Jack Moore was a gregarious FM stereo radio pioneer who started the "smooth jazz" radio format in Minnesota on KTWN-FM in the late 1970s.
He also was a decorated Army bombardier in World War II, a golf fanatic and a proud Irish Catholic devoted to his wife and 11 kids.
Moore died of colon cancer Dec. 19 in New Brighton. The former Minneapolis resident was 89.
"Jack was a pioneer in our industry. He had the first FM stereo station in the Twin Cities," said Steve Woodbury, outgoing chairman of the Minnesota Broadcasting Association.
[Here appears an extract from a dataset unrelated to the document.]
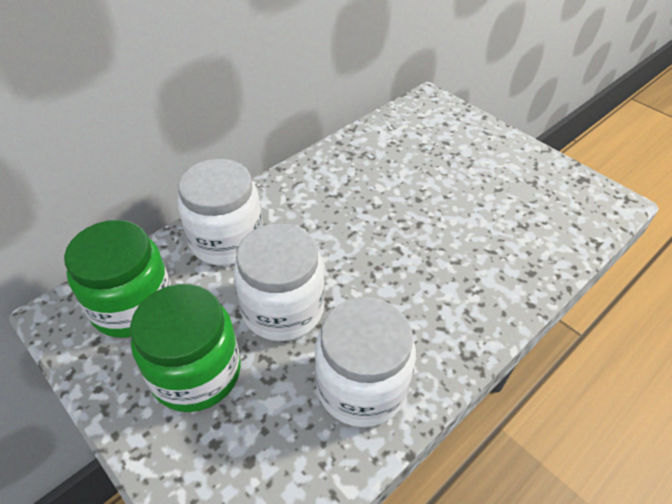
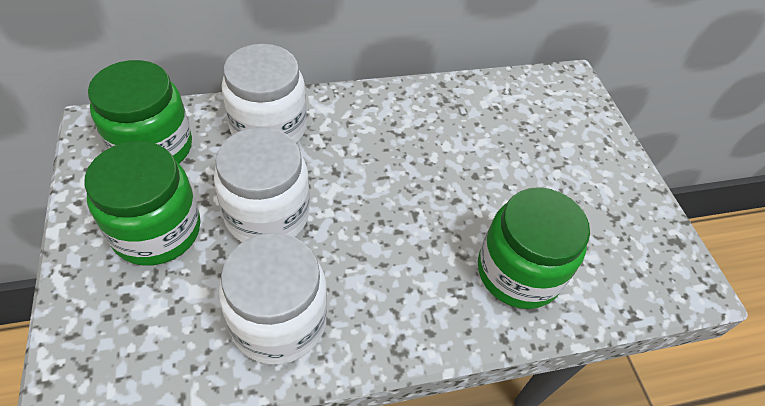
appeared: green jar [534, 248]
Moore was an independent owner known for starting FM stations, Woodbury said.
Moore, who was inducted into the Minnesota Broadcasters Hall of Fame in October 2004, is credited with creating "smooth jazz," a format Radio & Records magazine called "the first pop jazz station ever launched."
The son of a lawyer, Moore grew up in Minneapolis and was an all-city hockey goalie at Edison High School in 1939, said his son Terry Moore. He attended the University of Minnesota a year before joining the U.S. Army Air Corps in 1943.
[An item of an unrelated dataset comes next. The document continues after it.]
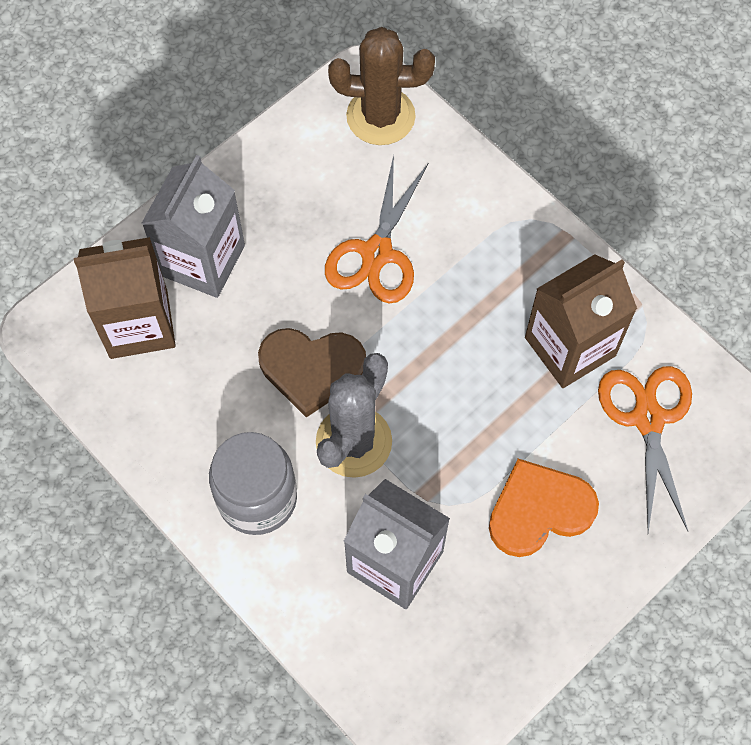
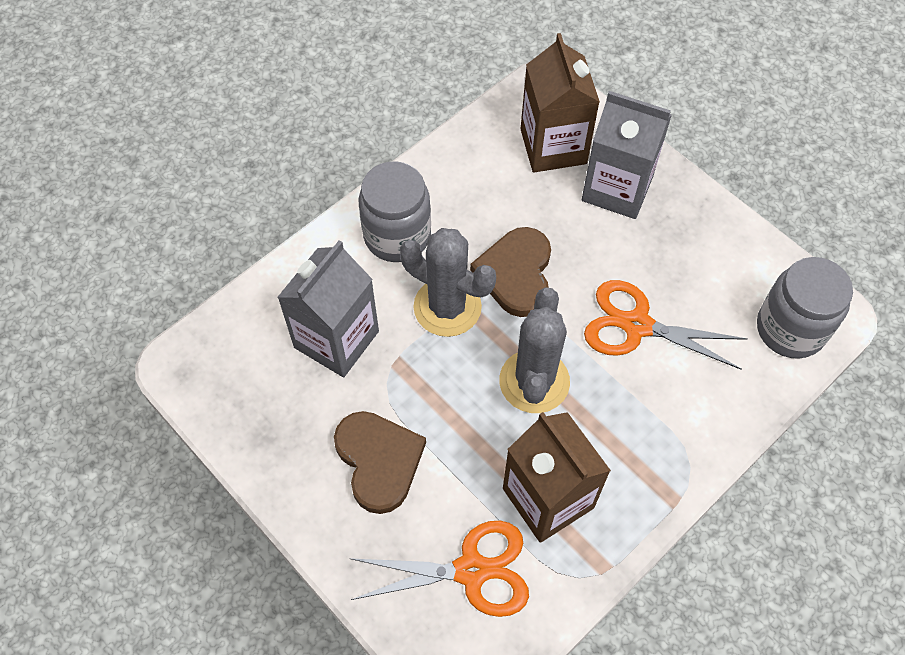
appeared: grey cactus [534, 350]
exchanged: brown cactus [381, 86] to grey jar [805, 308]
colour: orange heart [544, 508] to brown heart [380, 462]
As a bombardier, Moore worked in the plexiglass nose cone of B-24s, dropping bombs on targets in the South Pacific during World War II. He was awarded a Purple Heart after enemy fire shattered the nose glass, injuring his eye, his son said.
After the war, Moore played guitar with the Men of Note, a Minneapolis big band, for a few years before being hired by WPBC-AM as a salesman in 1950.